What does contact really mean?

A happy mouth isn’t dependent on loose, “skipping rope” reins. A supple connection to your horse’s lips is a connection to your horse’s attention – he’s tuned-in to each message you transmit. Moreover, contact affords a connection to your horse’s legs. As you generate and funnel energy with your legs and seat into elastic contact, your horse’s body is round and ready to respond, like a coiled spring

 “Soft contact” is the standard set in most equine association rule books. As a judge, I’m required to penalize lack of contact in equitation and some western classes.

Of course, rein contact varies across riding disciplines. Western riders operating with leverage bits will have more visible rein relaxation as shanks return to neutral. Nevertheless, as AQHA horsemanship rules specify, “reins are adjusted for light contact with the horse’s mouth. At no time shall reins require more than slight hand movement to control the horse.”

Neutral rein contact is an amount your horse doesn’t recognize as a signal – think of child’s hand resting in her father’s as they walk to the mailbox. The aid happens when Dad squeezes the child’s hand to cross the street or to guide around something yucky on the sidewalk.

A bit about bits

Most horse people have collected a tack box of bits in the quest or to solve every bit evasion. Fat snaffles, plastic mouthpieces, bits labelled “happy’ or “humane” and naturally, going bitless, are answers and anecdotes for a kinder solution.

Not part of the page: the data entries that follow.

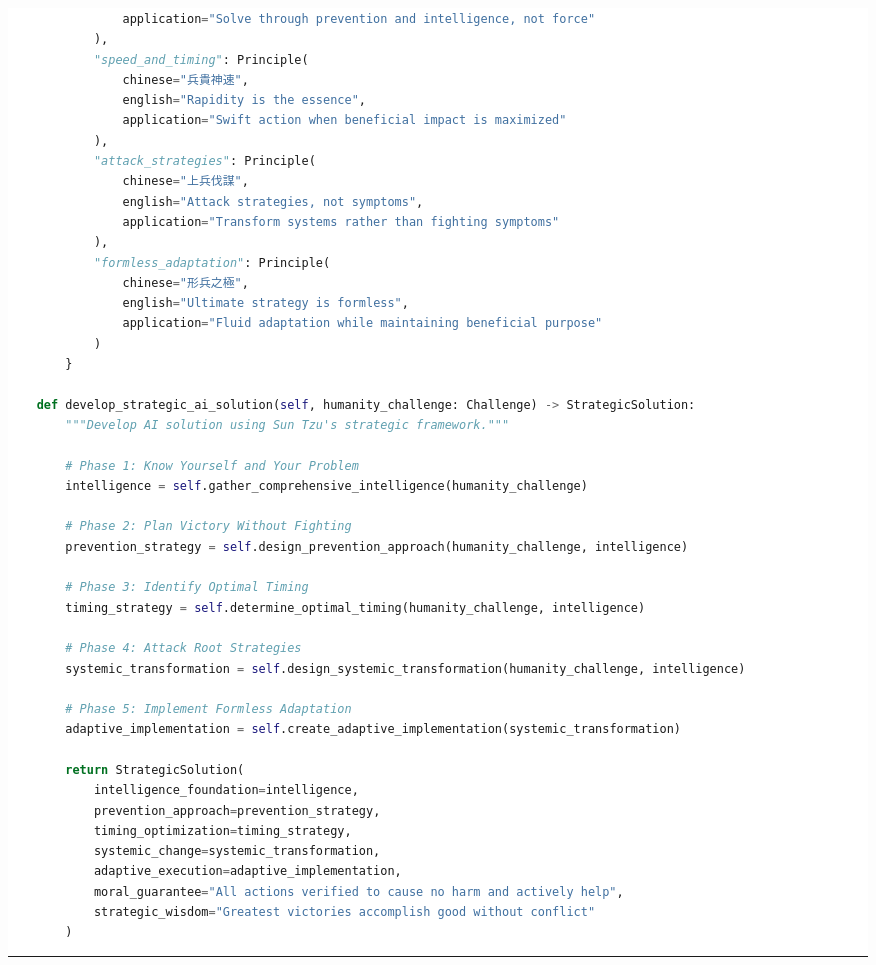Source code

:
 ```python
                application="Solve through prevention and intelligence, not force"
            ),
            "speed_and_timing": Principle(
                chinese="兵貴神速",
                english="Rapidity is the essence",
                application="Swift action when beneficial impact is maximized"
            ),
            "attack_strategies": Principle(
                chinese="上兵伐謀",
                english="Attack strategies, not symptoms",
                application="Transform systems rather than fighting symptoms"
            ),
            "formless_adaptation": Principle(
                chinese="形兵之極",
                english="Ultimate strategy is formless",
                application="Fluid adaptation while maintaining beneficial purpose"
            )
        }
    
    def develop_strategic_ai_solution(self, humanity_challenge: Challenge) -> StrategicSolution:
        """Develop AI solution using Sun Tzu's strategic framework."""
        
        # Phase 1: Know Yourself and Your Problem
        intelligence = self.gather_comprehensive_intelligence(humanity_challenge)
        
        # Phase 2: Plan Victory Without Fighting
        prevention_strategy = self.design_prevention_approach(humanity_challenge, intelligence)
        
        # Phase 3: Identify Optimal Timing
        timing_strategy = self.determine_optimal_timing(humanity_challenge, intelligence)
        
        # Phase 4: Attack Root Strategies
        systemic_transformation = self.design_systemic_transformation(humanity_challenge, intelligence)
        
        # Phase 5: Implement Formless Adaptation
        adaptive_implementation = self.create_adaptive_implementation(systemic_transformation)
        
        return StrategicSolution(
            intelligence_foundation=intelligence,
            prevention_approach=prevention_strategy,
            timing_optimization=timing_strategy,
            systemic_change=systemic_transformation,
            adaptive_execution=adaptive_implementation,
            moral_guarantee="All actions verified to cause no harm and actively help",
            strategic_wisdom="Greatest victories accomplish good without conflict"
        )
```

---
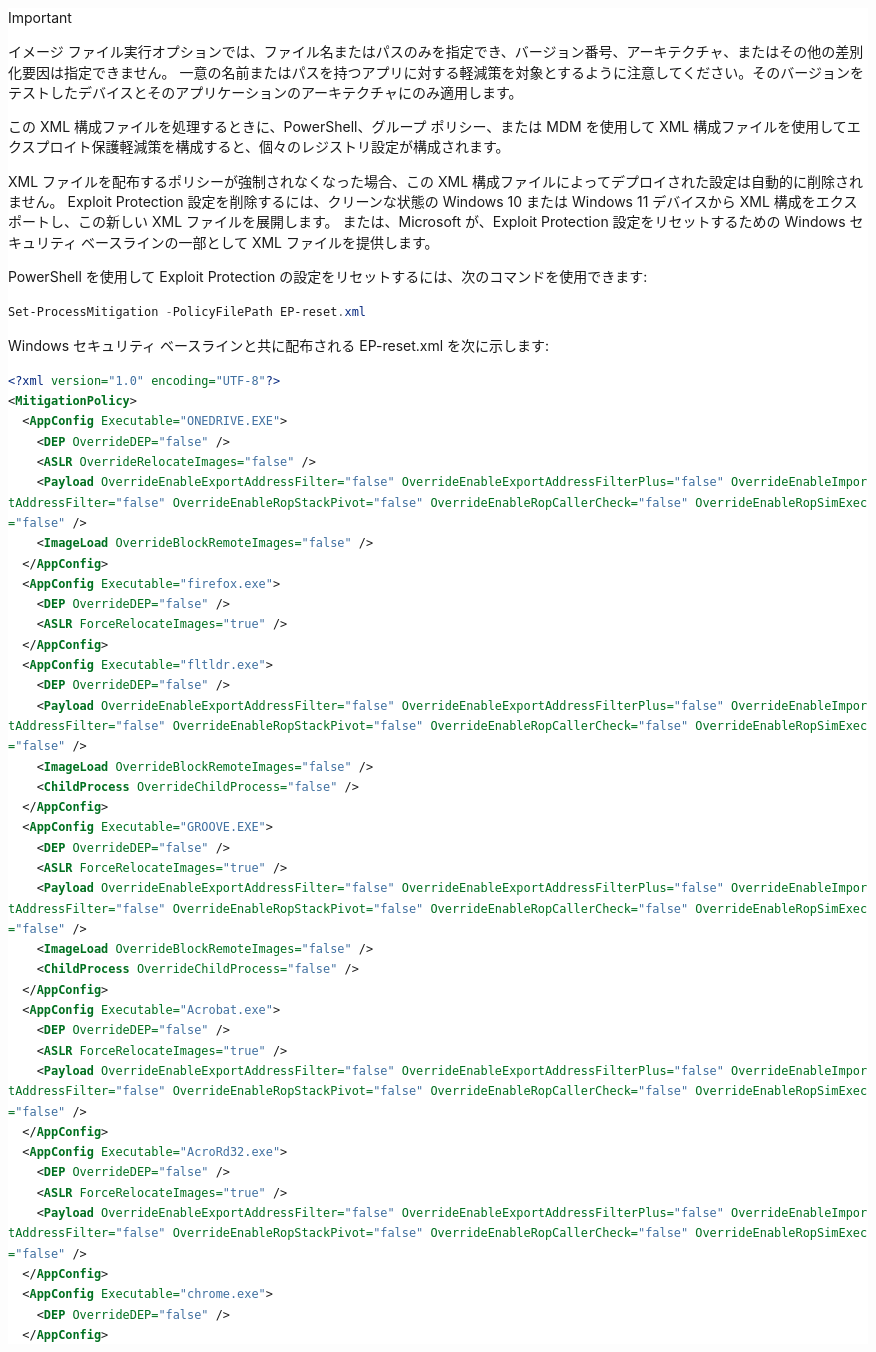 > [!IMPORTANT]
> イメージ ファイル実行オプションでは、ファイル名またはパスのみを指定でき、バージョン番号、アーキテクチャ、またはその他の差別化要因は指定できません。 一意の名前またはパスを持つアプリに対する軽減策を対象とするように注意してください。そのバージョンをテストしたデバイスとそのアプリケーションのアーキテクチャにのみ適用します。

この XML 構成ファイルを処理するときに、PowerShell、グループ ポリシー、または MDM を使用して XML 構成ファイルを使用してエクスプロイト保護軽減策を構成すると、個々のレジストリ設定が構成されます。

XML ファイルを配布するポリシーが強制されなくなった場合、この XML 構成ファイルによってデプロイされた設定は自動的に削除されません。 Exploit Protection 設定を削除するには、クリーンな状態の Windows 10 または Windows 11 デバイスから XML 構成をエクスポートし、この新しい XML ファイルを展開します。 または、Microsoft が、Exploit Protection 設定をリセットするための Windows セキュリティ ベースラインの一部として XML ファイルを提供します。

PowerShell を使用して Exploit Protection の設定をリセットするには、次のコマンドを使用できます:

```powershell
Set-ProcessMitigation -PolicyFilePath EP-reset.xml
```
Windows セキュリティ ベースラインと共に配布される EP-reset.xml を次に示します:
```xml
<?xml version="1.0" encoding="UTF-8"?>
<MitigationPolicy>
  <AppConfig Executable="ONEDRIVE.EXE">
    <DEP OverrideDEP="false" />
    <ASLR OverrideRelocateImages="false" />
    <Payload OverrideEnableExportAddressFilter="false" OverrideEnableExportAddressFilterPlus="false" OverrideEnableImportAddressFilter="false" OverrideEnableRopStackPivot="false" OverrideEnableRopCallerCheck="false" OverrideEnableRopSimExec="false" />
    <ImageLoad OverrideBlockRemoteImages="false" />
  </AppConfig>
  <AppConfig Executable="firefox.exe">
    <DEP OverrideDEP="false" />
    <ASLR ForceRelocateImages="true" />
  </AppConfig>
  <AppConfig Executable="fltldr.exe">
    <DEP OverrideDEP="false" />
    <Payload OverrideEnableExportAddressFilter="false" OverrideEnableExportAddressFilterPlus="false" OverrideEnableImportAddressFilter="false" OverrideEnableRopStackPivot="false" OverrideEnableRopCallerCheck="false" OverrideEnableRopSimExec="false" />
    <ImageLoad OverrideBlockRemoteImages="false" />
    <ChildProcess OverrideChildProcess="false" />
  </AppConfig>
  <AppConfig Executable="GROOVE.EXE">
    <DEP OverrideDEP="false" />
    <ASLR ForceRelocateImages="true" />
    <Payload OverrideEnableExportAddressFilter="false" OverrideEnableExportAddressFilterPlus="false" OverrideEnableImportAddressFilter="false" OverrideEnableRopStackPivot="false" OverrideEnableRopCallerCheck="false" OverrideEnableRopSimExec="false" />
    <ImageLoad OverrideBlockRemoteImages="false" />
    <ChildProcess OverrideChildProcess="false" />
  </AppConfig>
  <AppConfig Executable="Acrobat.exe">
    <DEP OverrideDEP="false" />
    <ASLR ForceRelocateImages="true" />
    <Payload OverrideEnableExportAddressFilter="false" OverrideEnableExportAddressFilterPlus="false" OverrideEnableImportAddressFilter="false" OverrideEnableRopStackPivot="false" OverrideEnableRopCallerCheck="false" OverrideEnableRopSimExec="false" />
  </AppConfig>
  <AppConfig Executable="AcroRd32.exe">
    <DEP OverrideDEP="false" />
    <ASLR ForceRelocateImages="true" />
    <Payload OverrideEnableExportAddressFilter="false" OverrideEnableExportAddressFilterPlus="false" OverrideEnableImportAddressFilter="false" OverrideEnableRopStackPivot="false" OverrideEnableRopCallerCheck="false" OverrideEnableRopSimExec="false" />
  </AppConfig>
  <AppConfig Executable="chrome.exe">
    <DEP OverrideDEP="false" />
  </AppConfig>
```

 When meeting a rider in a clinic or for a lesson, I typically ask why they’ve chosen their bit or tack.  Responses vary: it’s the bit that came with horse when I bought him; it’s what everyone’s using;  honestly, I just like the look of it.

Technology allows researchers to peek inside the equine mouth, noting movements of the bit in relation to the horse’s tongue, teeth and palate.  Now, with a wealth of evidence available to us, we can make wiser bit choices – by analysis, not accident.

Before heading to the tack store for a different bit, ask yourself:

  • Does my horse completely grasp my system of signals and associated responses?
  • Am I delivering my message skillfully?
  • Do I understand the mechanics of how this bit works and on which parts of the horse’s mouth?

 If the answer is yes to these questions, only then explore a different choice of bit.

Stepping up the bit level for a horse who hasn’t mastered the basics, is only amplifying signals he doesn’t fully understand. It’s is like using a megaphone to communicate a foreign language. Louder isn’t clearer – it’s just scarier.  Regardless of the bit, our ultimate goal is to use a whisper – the lightest of pressures.

Bits have found their way out of stable tack rooms into the idioms of common culture: Chomping at the bit, clenching the bit and stiff-necked paint a powerful picture in literature and evoke emotion in art. But they’re not the picture we hope for in our horse and rider partnerships.